*INSTRUCTIONS FOR THE TASK*. Every record needs to be repeated exactly; its pictures do not.

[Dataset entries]
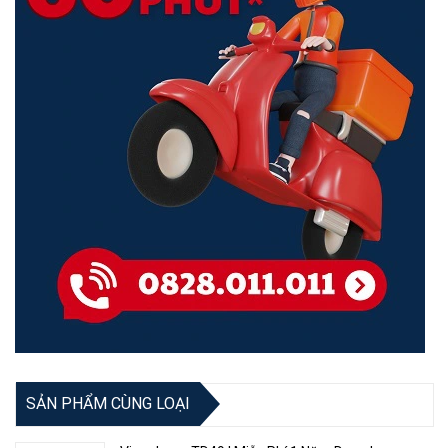
SẢN PHẨM CÙNG LOẠI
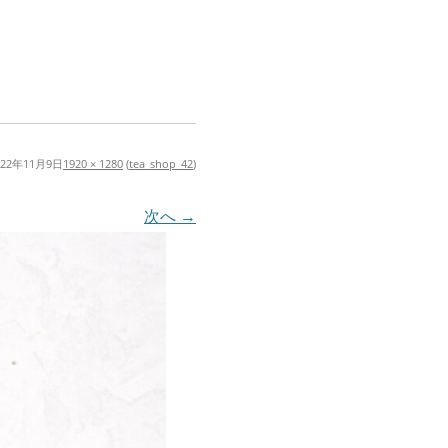
022年11月9日
1920 × 1280
(
tea_shop_42
)
次へ →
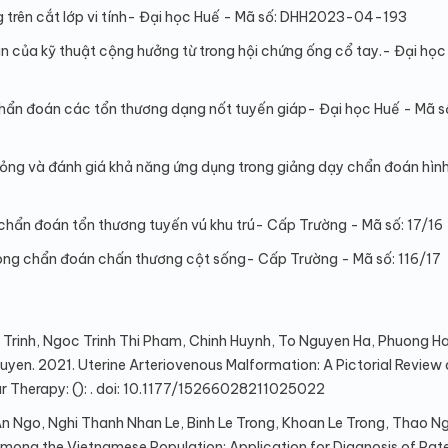
g trên cắt lớp vi tính- Đại học Huế - Mã số: DHH2023-04-193
n của kỹ thuật cộng hưởng từ trong hội chứng ống cổ tay.- Đại học
 chẩn đoán các tổn thương dạng nốt tuyến giáp- Đại học Huế - Mã s
ng và đánh giá khả năng ứng dụng trong giảng dạy chẩn đoán hìn
g chẩn đoán tổn thương tuyến vú khu trú- Cấp Trường - Mã số: 17/16
rong chẩn đoán chấn thương cột sống- Cấp Trường - Mã số: 116/17
rinh, Ngoc Trinh Thi Pham, Chinh Huynh, To Nguyen Ha, Phuong Ha
n. 2021. Uterine Arteriovenous Malformation: A Pictorial Review 
r Therapy: (): . doi: 10.1177/15266028211025022
 Ngo, Nghi Thanh Nhan Le, Binh Le Trong, Khoan Le Trong, Thao N
 Among the Vietnamese Population: Application for Diagnosis of Pate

*EXERCISE OUTPUT*.
SẢN PHẨM CÙNG LOẠI
022年11月9日
1920 × 1280
(
tea_shop_42
)
次へ →
g trên cắt lớp vi tính- Đại học Huế - Mã số: DHH2023-04-193
n của kỹ thuật cộng hưởng từ trong hội chứng ống cổ tay.- Đại học
 chẩn đoán các tổn thương dạng nốt tuyến giáp- Đại học Huế - Mã s
ng và đánh giá khả năng ứng dụng trong giảng dạy chẩn đoán hìn
g chẩn đoán tổn thương tuyến vú khu trú- Cấp Trường - Mã số: 17/16
rong chẩn đoán chấn thương cột sống- Cấp Trường - Mã số: 116/17
rinh, Ngoc Trinh Thi Pham, Chinh Huynh, To Nguyen Ha, Phuong Ha
n. 2021. Uterine Arteriovenous Malformation: A Pictorial Review 
r Therapy: (): . doi: 10.1177/15266028211025022
 Ngo, Nghi Thanh Nhan Le, Binh Le Trong, Khoan Le Trong, Thao N
 Among the Vietnamese Population: Application for Diagnosis of Pate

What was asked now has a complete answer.